(Saved data entries)
= Beginning of Section =
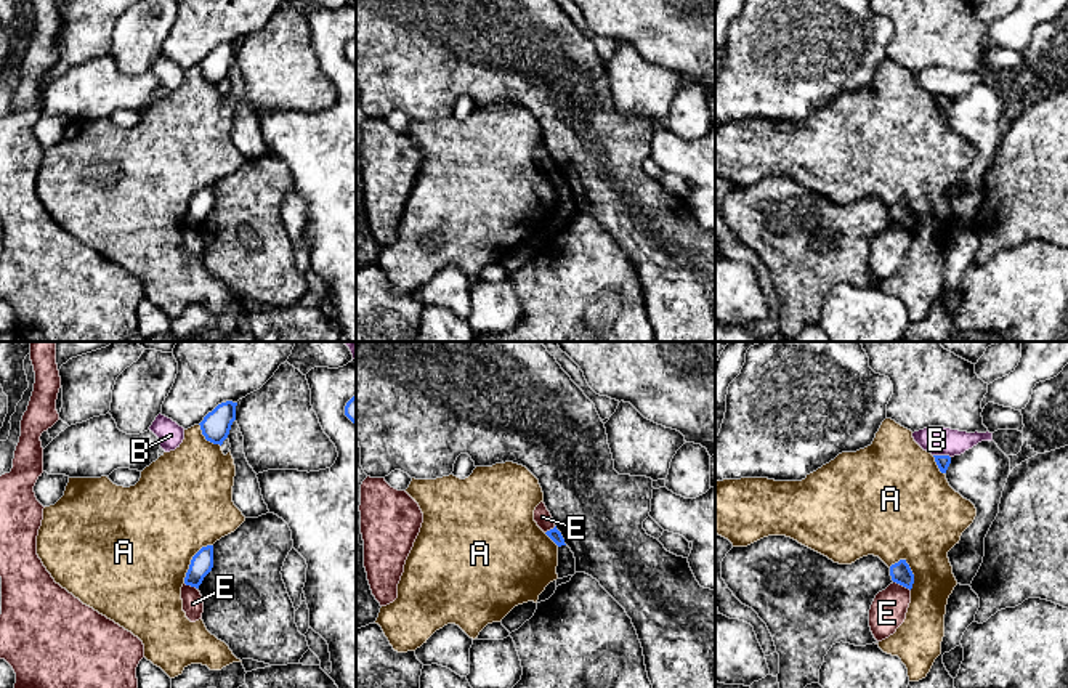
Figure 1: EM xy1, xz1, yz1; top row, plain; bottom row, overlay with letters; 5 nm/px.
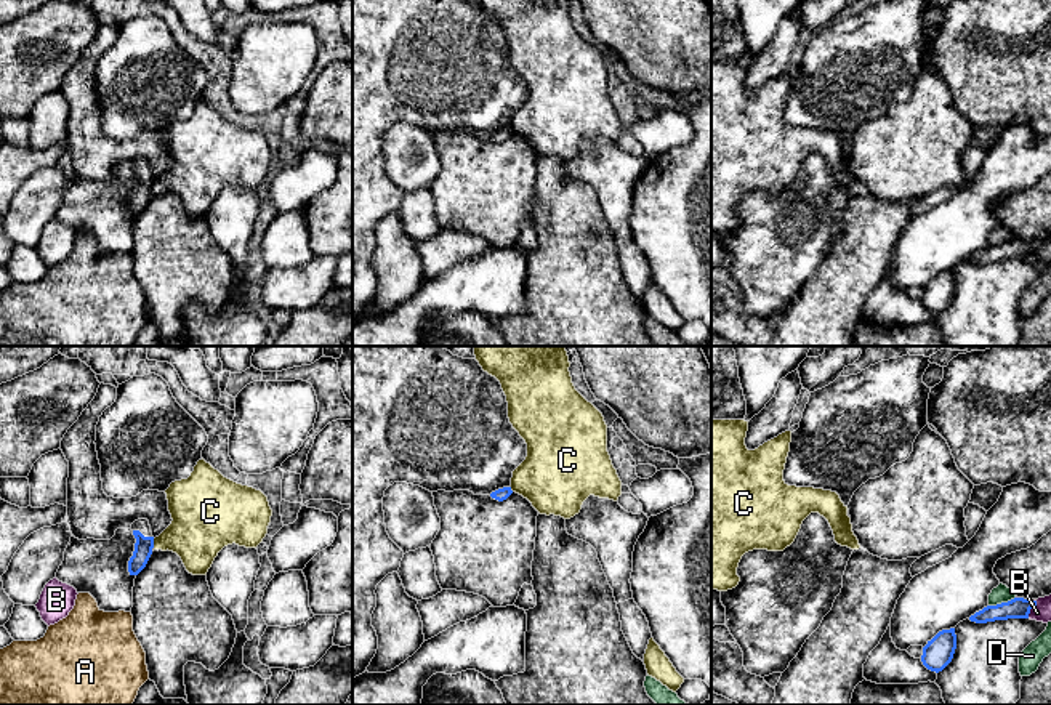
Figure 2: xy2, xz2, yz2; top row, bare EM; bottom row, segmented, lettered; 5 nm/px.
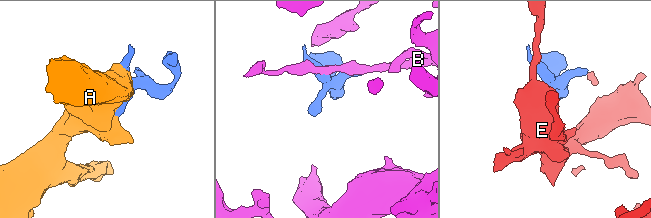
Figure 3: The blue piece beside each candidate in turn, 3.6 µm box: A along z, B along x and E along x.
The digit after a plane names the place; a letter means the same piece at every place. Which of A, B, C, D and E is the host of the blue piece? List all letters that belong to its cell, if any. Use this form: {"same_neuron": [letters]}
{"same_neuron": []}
= End of Section =
- _Action item_: Scan the records above, count the lines with "bottom" in them, and give only the number.

- _Output of the task_: 2